Esta forma de olhar e valorizar o mundo não se compadece com as velhas dicotomias políticas esquerda/direita ou comunismo/capitalismo, ou com as ainda mais velhas dicotomias ontológicas homem/natureza ou vivo/inanimado. O antropocentrismo a que todas elas estão sujeitas coloca-as no domínio das mundividências com interesse histórico e com pouco interesse social. Podemos (e devemos), sempre conscientes de que são uma perceção obsoleta, usar algumas das ideias e conceitos que aí residem para elaborar cartas celestes que nos guiem na construção das novas perceções que a nossa época reclama, mantendo sempre viva a ideia de que, também as novas, não passam de perceções histórica e culturalmente situadas.

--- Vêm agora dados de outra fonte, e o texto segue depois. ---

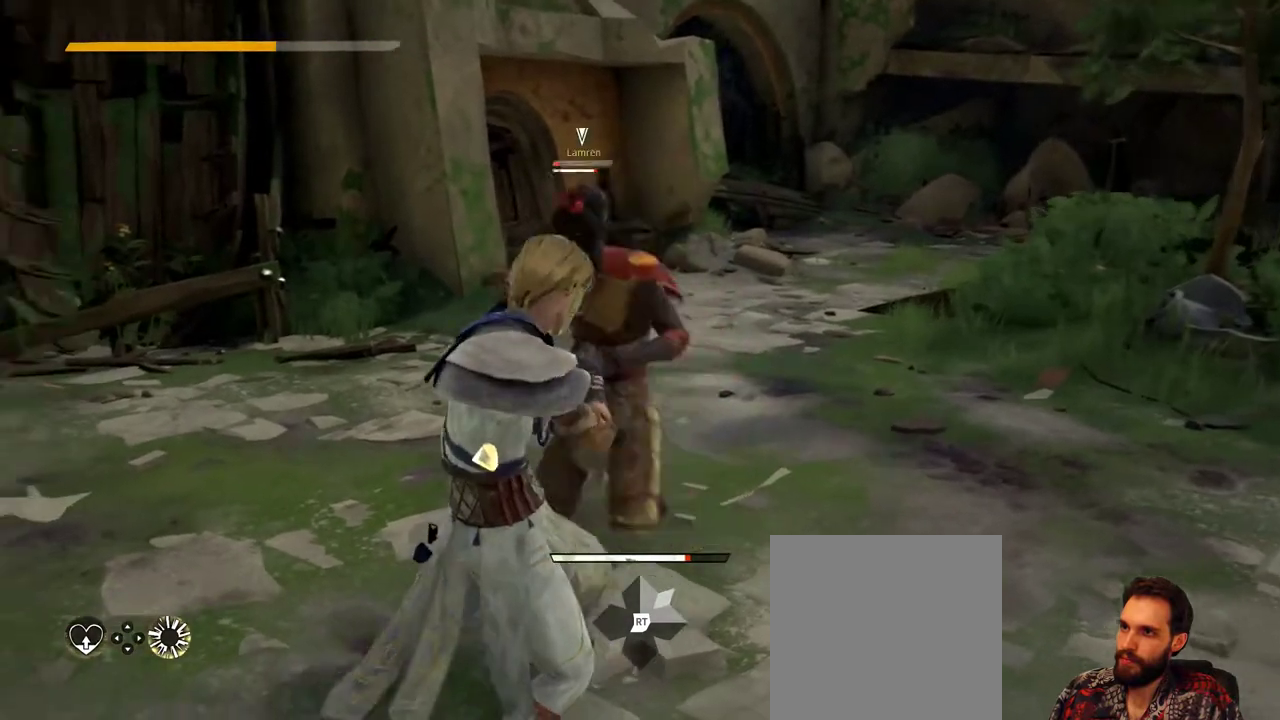
{"buttons": ["L2"], "left_stick": "center", "right_stick": "center", "events": [[133, "left_stick", "center"]]}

Uma reflexão atenta sobre o mundo leva-nos necessariamente à conclusão de que a riqueza é produzida não só pelos humanos, mas por todos os sistemas do planeta; de facto, as riquezas fundamentais só podem ser produzidas pelos ecossistemas: a riqueza da água com qualidade que permita o florescimento da vida, de uma atmosfera limpa, de alimentos saudáveis e tudo o mais de que precisamos para que a oikos onde estamos nos proporcione uma vida com qualidade e tempo para a comunidade. Não se trata de atribuir uma valorização instrumentalista ao mundo natural, mas antes a construção da perceção de que não somos donos desse mundo, somos seus constituintes; criar a consciência de que a Ciência, a Arte ou a Filosofia não são tentativas de tornar o mundo inteligível e dominável aos olhos e mãos humanas, mas ensaios de um mundo que busca compreender-se a si mesmo.
O paradigma que emerge é o da diversidade: o poliparadigma cuja linha orientadora é a totalidade, o ὂλος (translit.: holos) da existência. Mais uma vez plagio (como se fosse possível plagiar no mundo uno) a ideia do mundo natural; da mesma forma que a biodiversidade simbiótica garante a resiliência de um ecossistema e que a ecodiversidade simbiótica garante a resiliência do planeta, são também as diversidades de ideias e práticas humanas simbiontes que poderão garantir a resiliência de sociedades e economias.
É talvez pertinente sublinhar a importância da simbiose no processo de evolução e desenvolvimento (não crescimento) social. Também aqui nos socorremos do mundo não-humano, desta vez da história da vida na Terra. O que as teorias científicas (perceções construídas em contextos culturais e históricos específicos) do século XX nos ensinaram é que a colaboração simbiótica é o cerne da evolução para um novo estádio organizativo mais complexo que o anterior. Cada um destes estádios organizativos dá origem a novos sistemas com propriedades emergentes distintas das dos seus componentes isolados. Um exemplo elementar é a relação simbiótica entre um átomo de oxigénio e dois átomos de hidrogénio que dá origem a uma molécula de água. O sistema composto é, nas condições em que existe, mais estável que os seus átomos separados. Entretanto, as propriedades desta nova substância nada têm a ver com as dos átomos que a constituem. Os exemplos sucedem-se na escala organizativa, não num processo linear, mas numa complexidade e diversidade de formas quase infinita. O mesmo se passa com os organismos vivos: mitocôndrias e cloroplastos, outrora estruturas independentes, aprenderam a colaborar com as células que são o seu oikos e desenvolveram uma economia dos recursos que resulta numa relação de ganho-ganho. As células organizam-se em tecidos, estes em órgãos e estes em seres de uma determinada espécie que colaboram com outras espécies formando ecossistemas que são suporte de vida dos planetas (pelo menos deste planeta). Os conceitos de organismo e ecossistema (con)fundem-se e tornam-se mais numa perspetiva que depende do lugar do que um conceito objetivo e claro com correspondentes inequívocos no real. Enquanto para o animal a célula é um dos seus constituintes, para a mitocôndria é o seu habitat, inserida num ecossistema mais abrangente que é o próprio animal. Da mesma forma, na perspetiva do humano o lugar onde vive insere-se num ecossistema, e na perspetiva da Terra o humano é um dos seus constituintes (ainda que nos últimos tempos dos menos simbióticos). Tudo é, simultaneamente, constituinte e constituído numa organização simbionte.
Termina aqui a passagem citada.